Adelicia’s dressing room still features the original flooring.


Adelicia Hayes Franklin Acklen Cheatham, born in 1817, was a Nashville socialite and once known as the wealthiest woman in Tennessee. Adelicia married her first husband Issac Franklin in 1839. They lived in Louisiana where they owned hundreds of slaves and a cotton plantation. After seven years of marriage and four children whom don’t survive into adulthood, Franklin died leaving approximately one million dollars to Adelicia. A few years later, she married Joseph Acklen, an attorney from Huntsville, Alabama, after requesting he sign a prenup. It is soon after their marriage that they begin the construction of their summer home, Belmont Estate. Together, they have four children, Joseph, William, Claude, and Pauline who all survive into adulthood. Unfortunately, Adelicia loses another husband in 1863. About four years later, Adelicia marries a final time to Dr. William Archer Cheatham where she also gains two step children, Martha and Richard. Besides being known for her many husbands, Adelicia donated to and headed several charities while serving on the Board of Directors for the Working Women Exchange. Adelicia leaves Nashville in 1884 for Florida and then to Washington D.C. where she lived until her death in 1887.

This portrait of Adelicia, painted by William Brown Cooper, can be found in the grand salon.


The estate was first sold to Lewis T. Baxter, a member of a land development company. Susan L. Heron and Ida E. Hood purchased Belmont Mansion along with 13 acres where they opened a women’s college. Much of the mansion had been divided into dormitories and new buildings were added on. Through several changes in ownership, in 1952 the school became Belmont University, a coeducational, liberal arts school. Belmont Mansion, one of the largest house museums in Tennessee, is continuously being restored to resemble when the family still lived there.


My perfect Sunday afternoon is spent curled up on the sofa with my cat, Dexter, a steaming cup of jasmine tea, and good book.


While waiting for my tour of Belmont mansion to begin, I perused the gift shop which is where I first became familiar with the author Tamera Alexander and her Belmont Mansion book series consisting of three novels. Although these stories are fictional, there are real pieces of history intertwined throughout.

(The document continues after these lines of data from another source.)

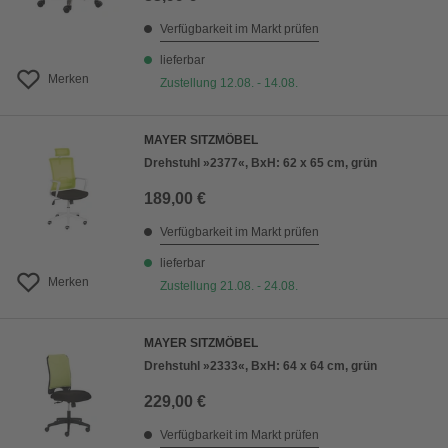
Verfügbarkeit im Markt prüfen
lieferbar
Merken
Zustellung 12.08. - 14.08.
MAYER SITZMÖBEL
Drehstuhl »2377«, BxH: 62 x 65 cm, grün
189,00 €
Verfügbarkeit im Markt prüfen
lieferbar
Merken
Zustellung 21.08. - 24.08.
MAYER SITZMÖBEL
Drehstuhl »2333«, BxH: 64 x 64 cm, grün
229,00 €
Verfügbarkeit im Markt prüfen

Alexander states that she strived to remain true to history, but did take creative license with historical personalities. Belmont Mansion and it’s original owner, Adelicia and her family serve as background for each book. Each novel is a stand alone story, but it is recommended that you read them in order. After touring this beautiful mansion, I could not read this book series fast enough.

The first book in the series, A Lasting Impression, tells the story of Claire Laurent, an aspiring artist who must flee her home in New Orleans and arrives in Nashville. Claire finds herself working at Belmont Estate as Adelicia Acklen’s personal liaison. She meets Sutton Monroe, a local attorney who also works for Adelicia. As Sutton and Claire begin to spend more time together, a friendship forms that soon sparks into love. As Sutton is dealing with his families destroyed home from the War Between the States,  Claire is holding onto a secret from her past that could devastate the new life she has created for herself including her new found love with Sutton.

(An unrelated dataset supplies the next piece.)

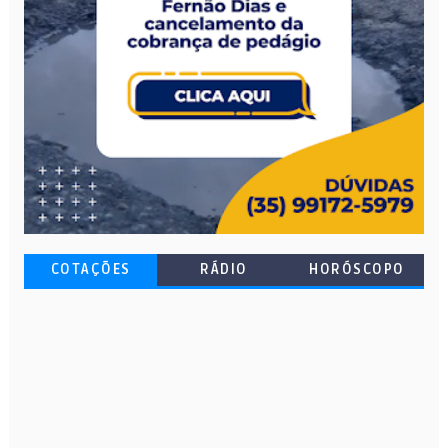
COTAÇÕES
RÁDIO
HORÓSCOPO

The next two books in the series are A Beauty So Rare and A Note Yet Unsung, respectively. Similar to A Lasting  Impression, both books follow the love stories of unlikely couples with Belmont Mansion serving as the backdrop.

I have thoroughly enjoyed these rich, captivating stories, touring the breathtaking Belmont Mansion, and learning more about the new city I call home. My next stop is Belle Meade Plantation!